The promise of a free chicken dinner led Mike Ferree to his 30-year career as a Purdue Extension educator.
After serving in St. Joseph and Henry counties, Ferree was chosen in July 2000 to succeed Bartholomew County extension educator Jon Cain.
After a dozen years on the job here, Ferree, 55, will formally retire Dec 28.
Ferree was working on his master’s degree at Purdue when a friend and fellow graduate student recruited him for an on-campus career exploration activity.
“He asked me if I wanted to go and serve chicken at the 4-H Round-up,” recalled Ferree. “I said ‘sure,’ because it was a free meal.”
While at the event, Ferree was approached by a Purdue personnel director who inquired about his career plans.
“I told him I wanted to teach high school agriculture,” Ferree remembered. “He said ‘Nah, I’ve done that. I have a better option for you.’ Then he talked me into considering Extension.”
After finishing his master’s degree in 1982, Ferree spent the next seven years as a young Extension educator in South Bend, followed by 10 years in New Castle.
“We’ve all told him he can’t leave,” said Brenda Ann Shireman, manager of the local Purdue extension office. “He’s able to keep things at an even keel here.”

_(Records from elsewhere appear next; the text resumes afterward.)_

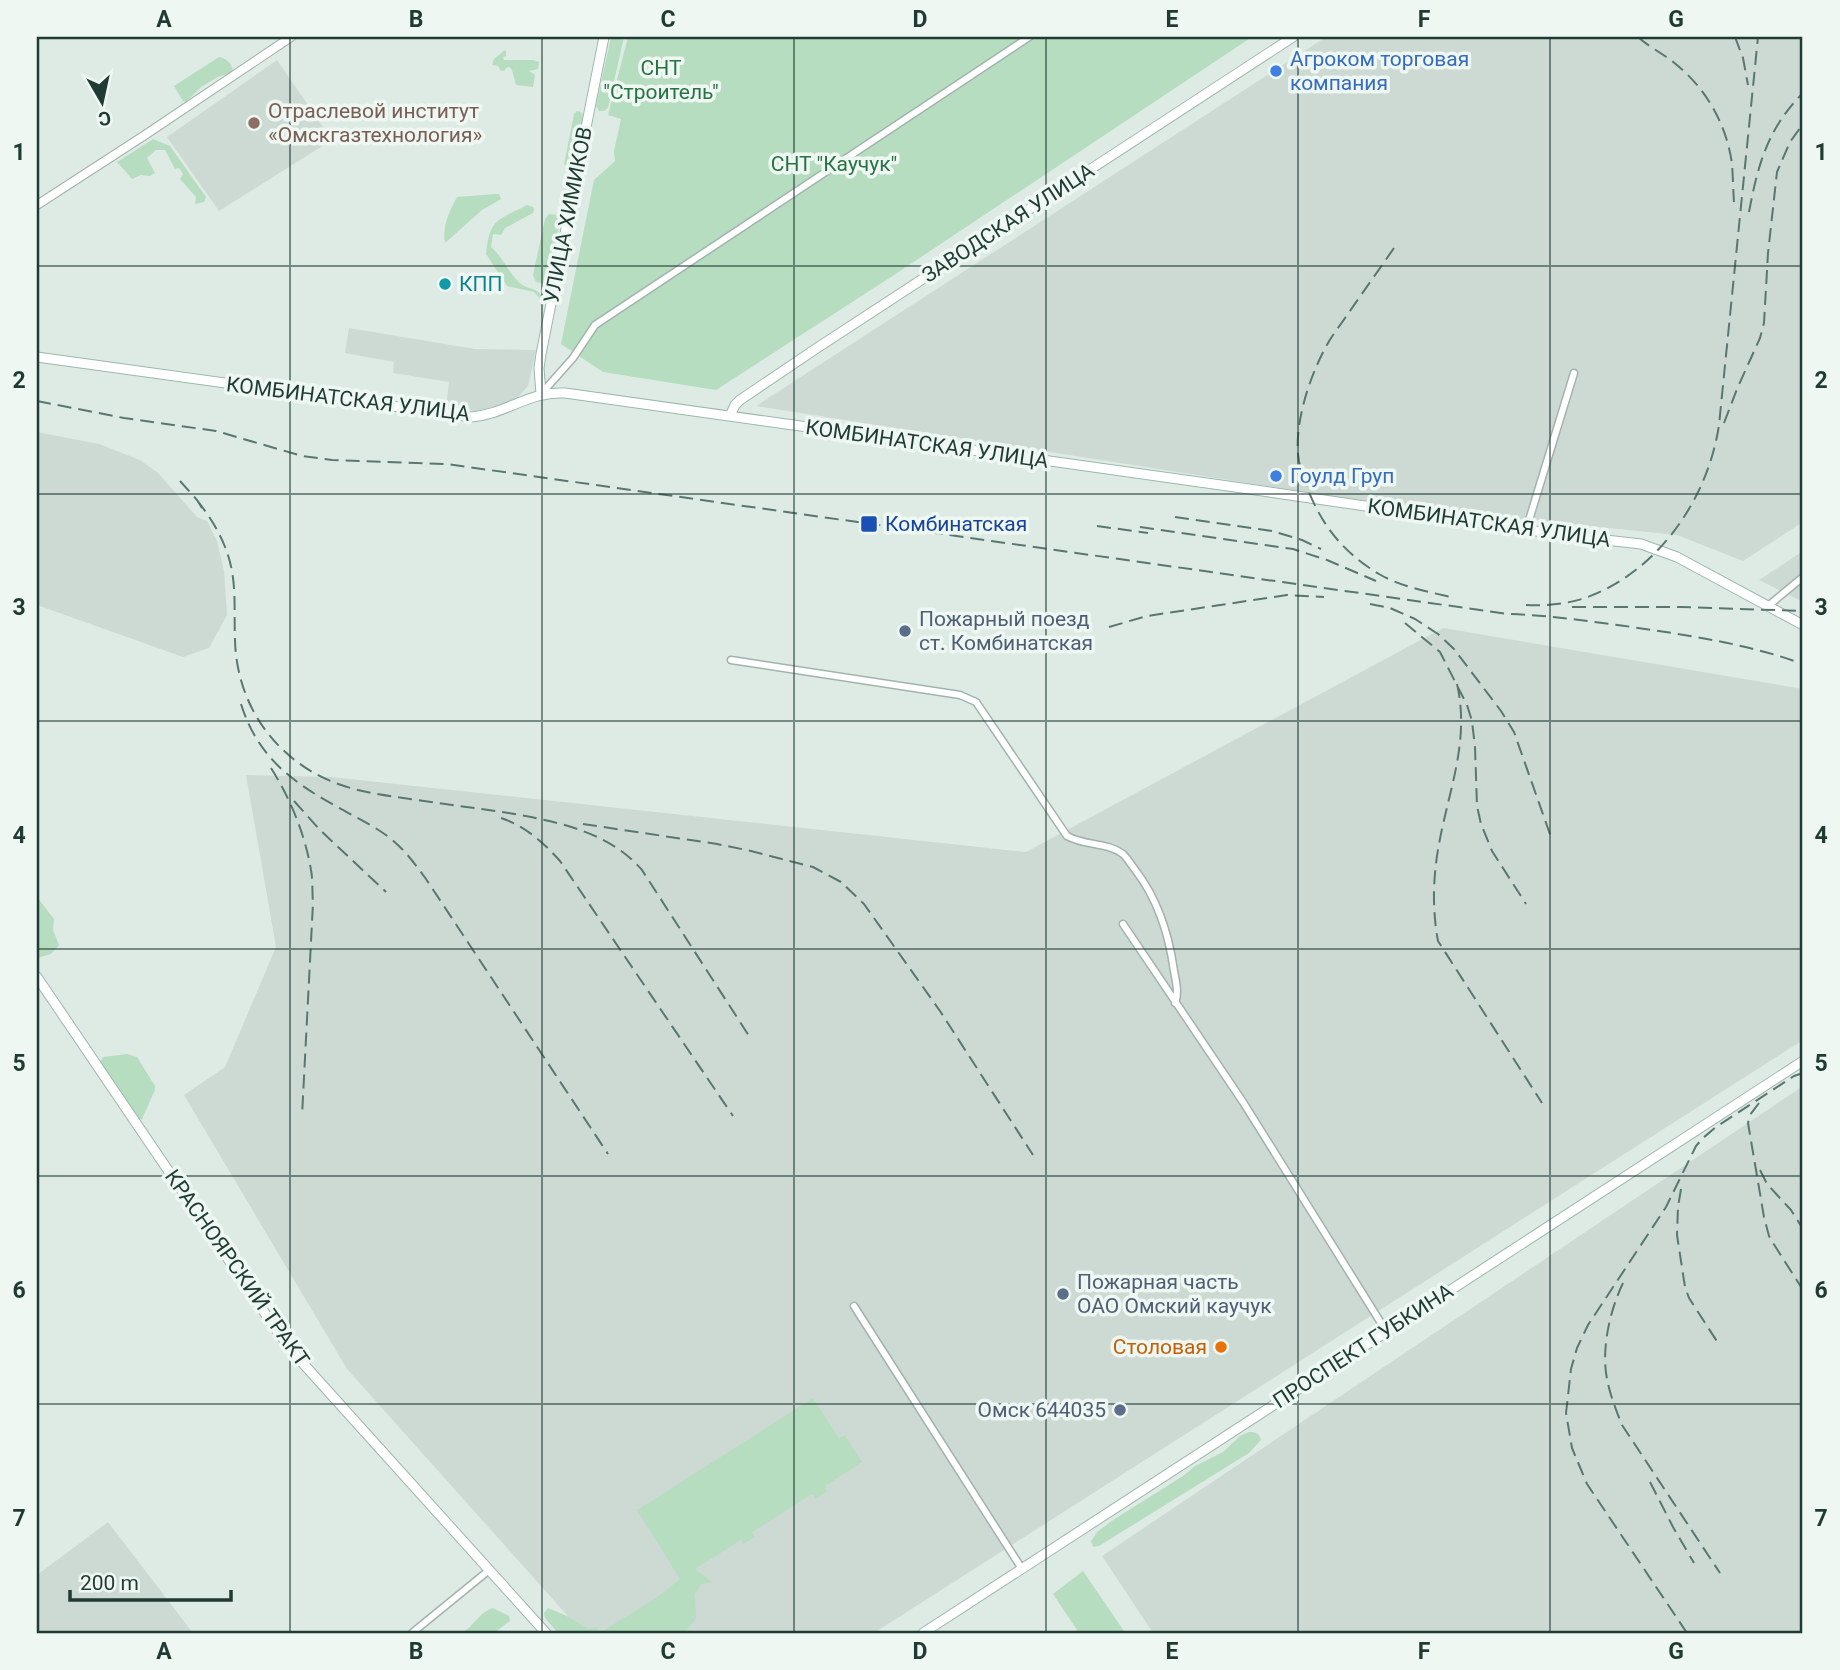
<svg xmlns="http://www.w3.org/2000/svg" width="1840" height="1670" font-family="Roboto,sans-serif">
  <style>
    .built { fill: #cddad4 }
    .green { fill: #b6ddbf }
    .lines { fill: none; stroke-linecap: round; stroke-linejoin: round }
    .minor-casing { stroke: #a1b3ac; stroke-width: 9 }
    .tertiary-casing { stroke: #a1b3ac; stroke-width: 10 }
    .secondary-casing { stroke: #9db7ad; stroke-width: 11 }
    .minor { stroke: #fff; stroke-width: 6 }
    .tertiary { stroke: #fff; stroke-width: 8 }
    .secondary { stroke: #fff; stroke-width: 9 }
    .rail { stroke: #59776e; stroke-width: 2; stroke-dasharray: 14 7; stroke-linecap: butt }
    .grid { fill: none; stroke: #1f3b33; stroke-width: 2; stroke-opacity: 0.55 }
    .shop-dot { fill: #3f7fe0; stroke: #eff7f3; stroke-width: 2.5 }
    .education-dot { fill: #8d6e63; stroke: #eff7f3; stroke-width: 2.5 }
    .culture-dot { fill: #0f9aa8; stroke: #eff7f3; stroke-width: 2.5 }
    .transit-dot { fill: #1a4fb4; stroke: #eff7f3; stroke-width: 2.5 }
    .service-dot { fill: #5c6f8a; stroke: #eff7f3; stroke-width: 2.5 }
    .food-dot { fill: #e8710a; stroke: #eff7f3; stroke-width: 2.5 }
    .labels { text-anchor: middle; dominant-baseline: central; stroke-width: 7; stroke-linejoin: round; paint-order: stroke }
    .shop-label { font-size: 21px; fill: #366cbe; stroke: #eff7f3; text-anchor: start }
    .park-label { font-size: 21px; fill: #287343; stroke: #eff7f3 }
    .education-label { font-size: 21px; fill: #785e54; stroke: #eff7f3; text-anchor: start }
    .street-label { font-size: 21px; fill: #1f3b33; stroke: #eff7f3 }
    .culture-label { font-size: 21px; fill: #0d838f; stroke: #eff7f3; text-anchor: start }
    .transit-label { font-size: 21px; fill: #164399; stroke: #eff7f3; text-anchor: start }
    .service-label { font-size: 21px; fill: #4e5e75; stroke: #eff7f3; text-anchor: start }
    .food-label { font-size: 21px; fill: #c56008; stroke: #eff7f3; text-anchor: end }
    .neatline { fill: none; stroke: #1f3b33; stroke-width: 2.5 }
    .grid-label { font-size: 23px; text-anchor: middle; font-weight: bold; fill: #1f3b33 }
  </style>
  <rect width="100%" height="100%" fill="#deebe5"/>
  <path class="built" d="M1326,37H1803V522L1743,561L1677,535L1401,507L756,406Z
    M277,60L332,140L219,211L167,137Z
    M349,328L475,349L536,350L528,386L516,399L489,413L446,407L449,382L393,373L394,362L345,353Z
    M37,432L99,444L140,460L158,473L197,517L207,521L217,541L224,571L227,615L209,648L183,657L37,605Z
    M1803,551V602L1759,580Z
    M1443,628L1803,689V1040L874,1633H583L347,1369L184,1095L225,1067L276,947L246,775L331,777L1026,852Z
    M1803,1086V1633H1153L1102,1556Z
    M108,1522L193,1633H37V1575Z"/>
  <path class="green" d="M611,37H624L608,108L604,111H599L596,106Z
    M628,37H1252L891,277L716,390L603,372L561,344L594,180L615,161L614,151L621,119L608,115Z
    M505,50L506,52V56L503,57L504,60H533L539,62L538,69L529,71L535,75L533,87L516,85L512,70L509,67L506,68L504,71L500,70L498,66L492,65L494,59Z
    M219,57C226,58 233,64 233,72L218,77L201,87L186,102L183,101L174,86Z
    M577,111L581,112L583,116L575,161L573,165H564L574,114Z
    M153,139L170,146L206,197L204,202L195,204L196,197L180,179L183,174L179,168L175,169L165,150H156L147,158L155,173L150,176L141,175L132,179L117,162Z
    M496,194H499L501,199L482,210L445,243C442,227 449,212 457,197Z
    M527,205L533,207L534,210L533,213L505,228L501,235L493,234L491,247C503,257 509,274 521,284C532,291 538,287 545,301L543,302L534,292L507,286L486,254C490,218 497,221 527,205Z
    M549,214L558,215L560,221L549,278L546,283H541L536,282L533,275L545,219Z
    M37,897L54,919L53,930L59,945L51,954L37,958Z
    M127,1054L137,1057L155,1086V1090L142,1119L139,1120L100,1062L103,1057Z
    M813,1398L839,1438L845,1435L862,1462L825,1486L827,1491L816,1499L812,1494L752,1532L755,1537L743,1544L741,1540L695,1569L712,1582L701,1584L695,1594L696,1618L685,1633H558L545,1618L544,1613L548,1608L567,1616L584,1627L585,1626L589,1629L596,1627L601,1632L656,1598L680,1579L637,1510Z
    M1249,1432C1256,1432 1259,1433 1261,1440L1249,1453L1099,1546L1093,1547L1091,1541L1097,1532L1113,1520L1183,1476L1195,1466L1223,1452L1240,1436Z
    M1083,1571L1124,1631L1121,1633H1079L1053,1594Z
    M493,1608L509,1616L510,1621L494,1633H461C474,1627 479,1612 493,1608Z"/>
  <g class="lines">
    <g class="minor-casing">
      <path id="minor" d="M541,394L573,358L595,325L1029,37
        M1526,530L1574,373
        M1768,606L1803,577
        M731,660L960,695L976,702L1067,836C1085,846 1107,842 1123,854C1128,859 1132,866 1136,871C1159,901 1169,935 1174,971C1176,982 1179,993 1175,1003
        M1123,924L1243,1102L1386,1331
        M854,1306L1022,1569
        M412,1633L488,1571"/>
    </g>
    <g class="tertiary-casing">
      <path id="tertiary" d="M37,205L145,135L291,37"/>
    </g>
    <g class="secondary-casing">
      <path id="secondary" d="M37,357L471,417C507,414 528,391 565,393L1242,488L1570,536L1641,544L1677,557L1803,625
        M541,394L539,368L541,354L604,37
        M730,416L735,405L740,400L817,348L1293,37
        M37,977L277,1331L299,1359L546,1633
        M923,1633L1803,1061"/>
    </g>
    <use href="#minor" class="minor"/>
    <use href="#tertiary" class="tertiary"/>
    <use href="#secondary" class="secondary"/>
    <path class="rail" d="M1638,37C1650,48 1666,55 1678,66C1707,90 1727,126 1732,164C1733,176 1733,189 1734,202
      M1735,37L1743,58L1748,85
      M1749,212C1758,164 1768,128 1803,93
      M1394,248L1331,338C1312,369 1295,418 1298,454C1299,467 1304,478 1308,490C1323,527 1344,553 1379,574C1401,587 1430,592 1455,598
      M37,401L124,418L216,431L302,456L332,460L447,464L1508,614C1548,615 1586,621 1625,626C1686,635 1745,643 1803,664
      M1724,423L1737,389L1760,338L1764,323L1768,253L1777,172L1790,142L1803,124
      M180,481L197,500L202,508
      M197,500C214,522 227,544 232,571C236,594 234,617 235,640C236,681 252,720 282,749C325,790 369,793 424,801C470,808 516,812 561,824C593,833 620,845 642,870L751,1039
      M1175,517L1272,531L1302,540L1321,549
      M1097,526L1148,533
      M1140,527L1293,549L1327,560L1376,581
      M1370,604L1390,608L1415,619L1438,634L1454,649L1501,711L1514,732L1551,837
      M1526,605C1546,606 1567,604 1585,598C1658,572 1708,499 1719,425L1758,37
      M1572,607H1680L1803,611
      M1405,623L1440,652L1467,705L1472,721L1475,747L1477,806L1481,824L1492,851L1526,904
      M1109,627L1147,616L1287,595L1324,597
      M1457,684C1470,741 1449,789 1439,844C1433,876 1432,909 1438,941L1542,1103
      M241,704C257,755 289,780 334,805C353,816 373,825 390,838C405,850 415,864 426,879L608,1154
      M271,768C290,798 305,834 311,870C313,880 312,892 313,903L302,1116
      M294,801L320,830L386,892
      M501,818C525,826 543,842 560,861L733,1116
      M583,824L717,844L751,851L813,867L841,882L864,904L940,1011L1033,1155
      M1759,1103L1750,1115L1748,1123L1764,1217L1769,1236L1773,1243L1803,1290
      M1760,1170L1767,1184L1791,1210L1803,1229
      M1681,1189L1678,1207L1677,1235L1685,1287L1689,1298L1720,1346
      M1623,1283C1610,1310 1601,1349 1607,1379C1610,1395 1616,1410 1622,1425L1720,1573
      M1650,1482L1673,1527L1694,1563
      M1687,1633L1587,1484L1572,1448L1566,1413L1571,1369L1577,1348L1588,1325L1666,1207L1696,1146L1703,1138L1716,1127L1794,1076L1803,1073"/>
  </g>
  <path class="grid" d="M290,37V1633M542,37V1633M794,37V1633M1046,37V1633M1298,37V1633M1550,37V1633M37,266H1803M37,494H1803M37,721H1803M37,949H1803M37,1176H1803M37,1404H1803"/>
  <g class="shop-dot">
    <circle cx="1276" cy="71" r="7"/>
    <circle cx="1276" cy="476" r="7"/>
  </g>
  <circle class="education-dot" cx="254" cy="123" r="7"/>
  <circle class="culture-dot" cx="445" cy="284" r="7"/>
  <rect class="transit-dot" x="860" y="515" width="18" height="18" rx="3.5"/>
  <g class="service-dot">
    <circle cx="905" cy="631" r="7"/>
    <circle cx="1063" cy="1294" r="7"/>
    <circle cx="1120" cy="1410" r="7"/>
  </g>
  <circle class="food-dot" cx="1221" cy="1347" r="7"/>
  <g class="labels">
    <g class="shop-label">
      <text x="1290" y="59">Агроком торговая<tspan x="1290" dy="24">компания</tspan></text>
      <text x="1290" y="476">Гоулд Груп</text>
    </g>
    <g class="park-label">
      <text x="661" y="68">СНТ<tspan x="661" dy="24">"Строитель"</tspan></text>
      <text x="834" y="164">СНТ "Каучук"</text>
    </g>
    <g class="education-label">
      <text x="268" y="111">Отраслевой институт<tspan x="268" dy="24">«Омскгазтехнология»</tspan></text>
    </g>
    <g class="street-label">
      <text transform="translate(568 215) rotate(-79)">УЛИЦА ХИМИКОВ</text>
      <text transform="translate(1008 223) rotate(-33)">ЗАВОДСКАЯ УЛИЦА</text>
      <text transform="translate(348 399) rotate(7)">КОМБИНАТСКАЯ УЛИЦА</text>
      <text transform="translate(927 444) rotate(8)">КОМБИНАТСКАЯ УЛИЦА</text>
      <text transform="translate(1489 523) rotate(8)">КОМБИНАТСКАЯ УЛИЦА</text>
      <text transform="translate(237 1268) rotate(55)">КРАСНОЯРСКИЙ ТРАКТ</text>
      <text transform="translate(1363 1346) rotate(-33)">ПРОСПЕКТ ГУБКИНА</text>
    </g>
    <g class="culture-label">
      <text x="459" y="284">КПП</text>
    </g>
    <g class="transit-label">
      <text x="885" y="524">Комбинатская</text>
    </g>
    <g class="service-label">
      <text x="919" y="619">Пожарный поезд<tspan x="919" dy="24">ст. Комбинатская</tspan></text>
      <text x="1077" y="1282">Пожарная часть<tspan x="1077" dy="24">ОАО Омский каучук</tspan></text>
      <text x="1106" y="1410" text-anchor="end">Омск 644035</text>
    </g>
    <g class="food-label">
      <text x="1207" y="1347">Столовая</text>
    </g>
  </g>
  <rect width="1840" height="1670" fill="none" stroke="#eff7f3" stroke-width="77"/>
  <g transform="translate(102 102) rotate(171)" stroke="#eff7f3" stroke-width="5" paint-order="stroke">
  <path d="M0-5L12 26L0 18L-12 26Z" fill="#1f3b33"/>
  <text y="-10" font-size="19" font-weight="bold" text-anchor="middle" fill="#1f3b33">С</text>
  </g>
  <path d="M70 1590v10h161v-10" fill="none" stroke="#1f3b33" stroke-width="3.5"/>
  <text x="80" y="1590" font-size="21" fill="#1f3b33" stroke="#eff7f3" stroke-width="5" paint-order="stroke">200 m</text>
  <rect x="38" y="38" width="1763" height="1594" class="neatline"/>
  <g class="grid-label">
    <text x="164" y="27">A</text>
    <text x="416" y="27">B</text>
    <text x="668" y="27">C</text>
    <text x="920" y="27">D</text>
    <text x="1172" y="27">E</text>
    <text x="1424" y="27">F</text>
    <text x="1676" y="27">G</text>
    <text x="19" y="160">1</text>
    <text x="1821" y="160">1</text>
    <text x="19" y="388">2</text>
    <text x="1821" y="388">2</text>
    <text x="19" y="615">3</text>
    <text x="1821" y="615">3</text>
    <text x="19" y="843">4</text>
    <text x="1821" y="843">4</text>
    <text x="19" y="1071">5</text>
    <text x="1821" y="1071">5</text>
    <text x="19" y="1298">6</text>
    <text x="1821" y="1298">6</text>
    <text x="19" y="1526">7</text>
    <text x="1821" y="1526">7</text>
    <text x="164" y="1659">A</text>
    <text x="416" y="1659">B</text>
    <text x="668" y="1659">C</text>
    <text x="920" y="1659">D</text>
    <text x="1172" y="1659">E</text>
    <text x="1424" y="1659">F</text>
    <text x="1676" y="1659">G</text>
  </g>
</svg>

“I’m just gonna miss him, period,” said secretary Jolinda Smiar, who has worked for Ferree for more than nine years. “He’s just been a really great boss and educator. I mean, he’s the boss and I can go to him for direction. But he’s more of a friend than anything.”
Purdue officials already have begun a search to find a successor. While interviews are expected to begin in February, Ferree said the position probably won’t be filled until late April, at the earliest.
Ferree said the Purdue Extension educator largely assists farmers and gardeners.
“We put so much emphasis on agriculture because while there’s huge risk and much out of their control, farmers produce the most important commodity,” Ferree said. “I mean, it’s not like growers can say we’ve had a bad season, so nobody can eat next year.”
After decades of decline, census figures show the number of family farms actually grew by about 4 percent over the past decade. Ferree said that in Bartholomew County, there has been an increase of both tenant and part-time growers.
Today, the most often-asked inquires Ferree handles deal with either land rental prices or ways to assist novices in starting a part-time agricultural investment.
When asked about the strangest questions he’s received, Ferree said there have been plenty of those.
“For example, I had an email last summer from someone who asked: ‘Why is the corn so short? Is it because of the genetic modifications?’ I said, ‘Well, no. Actually, it’s because of the drought.’”
Ferree found his biggest audience was Bartholomew County residents involved in home horticulture. He said while many might like to make a little profit, they grow fruits and vegetables for the sheer enjoyment of raising their own food.
“The Master Gardeners has been a really well-received program,” Ferree said. “They’ve gone through an intensive gardening series, and one of the great things is to have them return volunteer hours to help out in a variety of community efforts.”
The retiring extension educator also seems especially proud of the Extension Homemakers clubs.
“They are one of the tops in the state, in terms of membership,” Ferree said. “They do a lot of valuable education programs while remaining very active in the community.”
But when the subject of 4-H was brought up, Ferree regretfully admitted he never joined the youth organization as a child. The 30-year extension educator nodded as he pointed out he is still learning new things through 4-H all the time.
“To me, that’s such a great organization,” Ferree said. “Watching young people in 4-H grow to be contributing adults in our community is just a wonderful thing to see.”
Ferree plans to stay in the Columbus area and to remain active in a voluntary role with several organizations. But he does have one post-retirement ambition he plans to pursue.
“The goal on my bucket list is running the Boston Marathon,” Ferree said. “I qualified one year, but I didn’t get to run because they only took the fastest of the qualifiers. But I’m still planning to devote some time to pursue that.”